Mars Sample Return: Here’s the Dirt

July 11th, 2007
Author Leonard David

» Mars Sample Return: Here’s the Dirt

How best to bring back to Earth the ultimate in candy store samples from Mars is receiving top attention at the Seventh International Conference on Mars. That gathering of some 500 leading Mars experts from around our world is being held here at CalTech in Pasadena, California.

On Tuesday there was a heart-to-heart long-distance phone hookup between meeting attendees and Alan Stern, NASA’s Associate Administrator for the Science Mission Directorate at space agency headquarters in Washington, D.C.
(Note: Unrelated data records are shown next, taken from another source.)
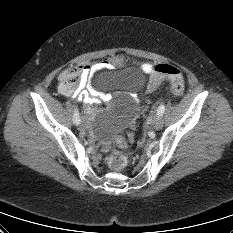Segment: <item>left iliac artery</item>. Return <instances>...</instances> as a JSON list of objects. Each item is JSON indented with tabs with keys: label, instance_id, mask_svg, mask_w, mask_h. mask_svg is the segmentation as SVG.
I'll use <instances>...</instances> for the list:
<instances>
[{
	"label": "left iliac artery",
	"instance_id": "44dca946",
	"mask_svg": "<svg viewBox=\"0 0 233 233\" xmlns=\"http://www.w3.org/2000/svg\"><path fill=\"white\" fill-rule=\"evenodd\" d=\"M165 111V105L162 103L157 109V115L162 116Z\"/></svg>",
	"mask_w": 233,
	"mask_h": 233
}]
</instances>
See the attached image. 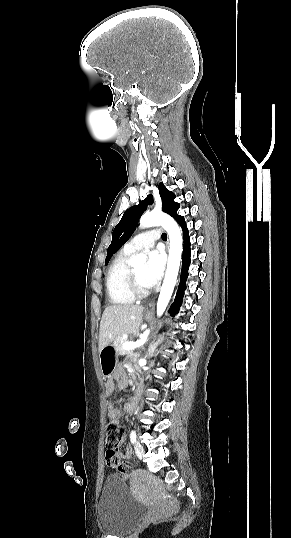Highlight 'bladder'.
<instances>
[{
    "label": "bladder",
    "mask_w": 291,
    "mask_h": 538,
    "mask_svg": "<svg viewBox=\"0 0 291 538\" xmlns=\"http://www.w3.org/2000/svg\"><path fill=\"white\" fill-rule=\"evenodd\" d=\"M145 513L146 508L130 496L120 479H107L97 506L98 521L106 534L126 535Z\"/></svg>",
    "instance_id": "1"
}]
</instances>
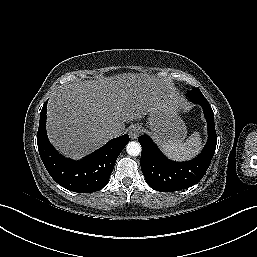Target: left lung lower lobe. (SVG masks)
I'll use <instances>...</instances> for the list:
<instances>
[{
    "mask_svg": "<svg viewBox=\"0 0 257 257\" xmlns=\"http://www.w3.org/2000/svg\"><path fill=\"white\" fill-rule=\"evenodd\" d=\"M193 102L203 108L208 129L207 144L194 159L172 161L160 152L149 136L141 135L138 138L142 147L141 169L147 184L154 190L173 192L191 187L202 179L211 163L217 144L214 113L206 99Z\"/></svg>",
    "mask_w": 257,
    "mask_h": 257,
    "instance_id": "0a47b994",
    "label": "left lung lower lobe"
}]
</instances>
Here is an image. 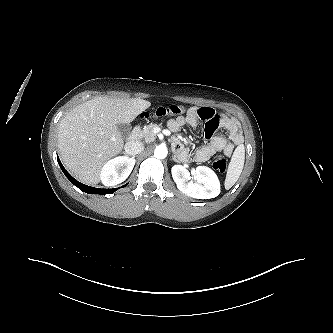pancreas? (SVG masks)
<instances>
[{"instance_id":"pancreas-1","label":"pancreas","mask_w":333,"mask_h":333,"mask_svg":"<svg viewBox=\"0 0 333 333\" xmlns=\"http://www.w3.org/2000/svg\"><path fill=\"white\" fill-rule=\"evenodd\" d=\"M157 127L156 124H149L147 126H144L141 129H138L137 132V139H144L145 142H152L155 140V134H154V129Z\"/></svg>"}]
</instances>
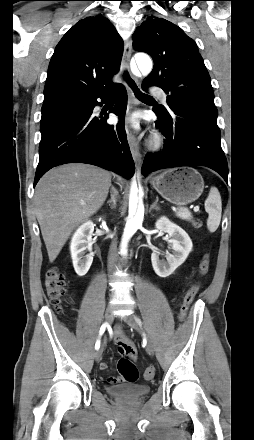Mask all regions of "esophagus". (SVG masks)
<instances>
[{"label": "esophagus", "instance_id": "34e87169", "mask_svg": "<svg viewBox=\"0 0 254 440\" xmlns=\"http://www.w3.org/2000/svg\"><path fill=\"white\" fill-rule=\"evenodd\" d=\"M131 53H132V42L131 40H128L125 43L124 51H123V57H122V69L123 70H129V63L131 59ZM128 92H129V101H128V107H127V113H126V133H127V139L130 147V151L132 154V157L136 163H138L141 160V154L139 152V146L138 142L136 140V136L134 131L132 130L131 124H130V117L131 114L136 106V102L134 100L133 92L129 86H127Z\"/></svg>", "mask_w": 254, "mask_h": 440}]
</instances>
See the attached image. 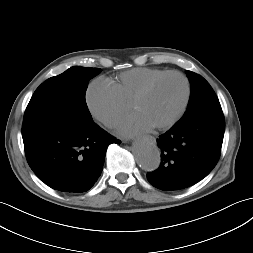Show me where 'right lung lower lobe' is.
<instances>
[{"label": "right lung lower lobe", "instance_id": "1", "mask_svg": "<svg viewBox=\"0 0 253 253\" xmlns=\"http://www.w3.org/2000/svg\"><path fill=\"white\" fill-rule=\"evenodd\" d=\"M33 172L62 192L88 191L99 178L107 147L120 141L92 121H61L23 138Z\"/></svg>", "mask_w": 253, "mask_h": 253}]
</instances>
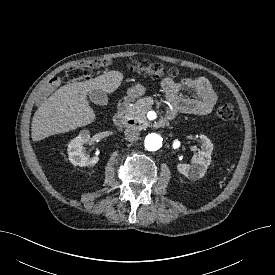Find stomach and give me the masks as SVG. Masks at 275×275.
<instances>
[{"mask_svg":"<svg viewBox=\"0 0 275 275\" xmlns=\"http://www.w3.org/2000/svg\"><path fill=\"white\" fill-rule=\"evenodd\" d=\"M145 93V88L142 85H135L128 89L127 95L131 99L138 98Z\"/></svg>","mask_w":275,"mask_h":275,"instance_id":"obj_1","label":"stomach"}]
</instances>
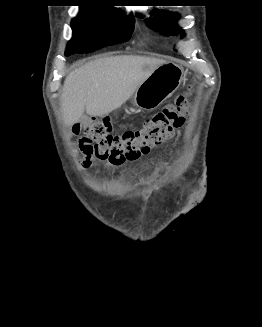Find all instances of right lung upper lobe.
<instances>
[{"instance_id":"cb5924a9","label":"right lung upper lobe","mask_w":262,"mask_h":327,"mask_svg":"<svg viewBox=\"0 0 262 327\" xmlns=\"http://www.w3.org/2000/svg\"><path fill=\"white\" fill-rule=\"evenodd\" d=\"M83 3H86L85 5H82L80 9H88V10H104V11H112V12H118L123 13L120 10L106 5L105 3H108V0H82ZM133 16V15H131Z\"/></svg>"}]
</instances>
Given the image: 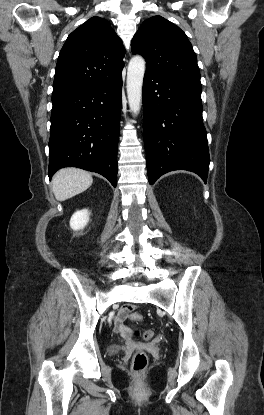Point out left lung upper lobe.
I'll return each mask as SVG.
<instances>
[{"label": "left lung upper lobe", "mask_w": 264, "mask_h": 415, "mask_svg": "<svg viewBox=\"0 0 264 415\" xmlns=\"http://www.w3.org/2000/svg\"><path fill=\"white\" fill-rule=\"evenodd\" d=\"M132 53L146 60V71L200 83L196 54L186 34L161 16L145 20L132 42Z\"/></svg>", "instance_id": "obj_1"}]
</instances>
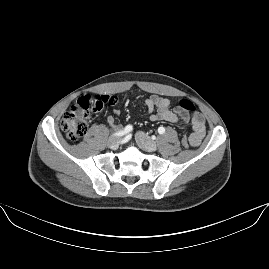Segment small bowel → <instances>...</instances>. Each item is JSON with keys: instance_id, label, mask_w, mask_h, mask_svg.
I'll return each instance as SVG.
<instances>
[{"instance_id": "small-bowel-1", "label": "small bowel", "mask_w": 269, "mask_h": 269, "mask_svg": "<svg viewBox=\"0 0 269 269\" xmlns=\"http://www.w3.org/2000/svg\"><path fill=\"white\" fill-rule=\"evenodd\" d=\"M143 104L146 106L149 119L152 122L190 123L193 128V132L190 135V144L194 147L200 145L205 135V121L200 113L196 112L189 116L188 113L182 112L180 109L172 111L170 109V100L156 95L144 99ZM119 114L120 111L115 110L113 115H109L106 118L107 125L112 128L116 127V116Z\"/></svg>"}]
</instances>
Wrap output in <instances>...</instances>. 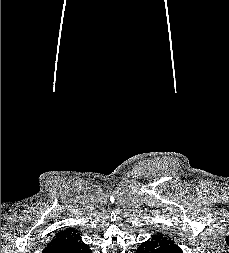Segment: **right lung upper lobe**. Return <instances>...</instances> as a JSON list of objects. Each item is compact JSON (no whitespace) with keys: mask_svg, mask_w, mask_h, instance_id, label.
Returning a JSON list of instances; mask_svg holds the SVG:
<instances>
[{"mask_svg":"<svg viewBox=\"0 0 229 253\" xmlns=\"http://www.w3.org/2000/svg\"><path fill=\"white\" fill-rule=\"evenodd\" d=\"M80 233L72 228L58 232L42 253H48L58 248L65 247L80 240Z\"/></svg>","mask_w":229,"mask_h":253,"instance_id":"cb5924a9","label":"right lung upper lobe"}]
</instances>
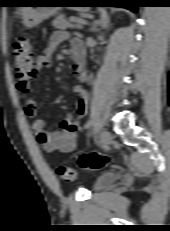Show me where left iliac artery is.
I'll return each instance as SVG.
<instances>
[{
	"mask_svg": "<svg viewBox=\"0 0 170 231\" xmlns=\"http://www.w3.org/2000/svg\"><path fill=\"white\" fill-rule=\"evenodd\" d=\"M91 125H92V123H91V122H89L88 124H86V126H85V127L87 128V127H89V126H91Z\"/></svg>",
	"mask_w": 170,
	"mask_h": 231,
	"instance_id": "44dca946",
	"label": "left iliac artery"
}]
</instances>
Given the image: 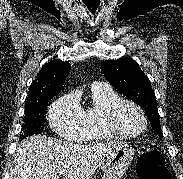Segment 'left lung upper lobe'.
<instances>
[{
	"instance_id": "1",
	"label": "left lung upper lobe",
	"mask_w": 183,
	"mask_h": 179,
	"mask_svg": "<svg viewBox=\"0 0 183 179\" xmlns=\"http://www.w3.org/2000/svg\"><path fill=\"white\" fill-rule=\"evenodd\" d=\"M101 72L118 91L145 108L154 131L162 135L154 91L138 64L128 57L106 60L101 64Z\"/></svg>"
}]
</instances>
Stern said that pulling off a multi-billion dollar robotic Mars sample return (MSR) effort will require “focus and discipline” to find the cash within the agency. He said that he’s personally looking at the 2018-2020 time period for MSR activities. Moreover, to help dredge up the money there’s need to skip at least one Mars mission opportunity somewhere in the next decade.

Other ideas are on the table too, Stern said, including a relook at the NASA Discovery and New Frontiers programs to help get MSR underway. That view produced audible sounds as conference participants began to squirm in their seats.

Stern is also backing use of the Mars Science Laboratory to practice caching Mars specimens. That huge and high-priced rover is now under development at the Jet Propulsion Laboratory, headed for liftoff in 2009. Adding a sample caching device to that rover so late in the game is a nail-bitter in some quarters.

But Stern said such an initiative would be a plus. For one, it would help build the foundation of support for future Mars sample return activities, not only in scientific and public circles, but also in Congress and the Office of Management and Budget.

“I think there’s something concrete about putting your stake in the ground,” Stern advised.

Meanwhile, a small tiger team at NASA’s Ames Research Center has already sketched out a small, hockey puck-like device to be installed on Mars Science Laboratory. It’s billed as a “secondary payload” for caching bits and pieces of Mars gathered by the powerful, long-lasting robot during its mission. The final study results from the Ames team on the caching hardware are due by the end of July, early August.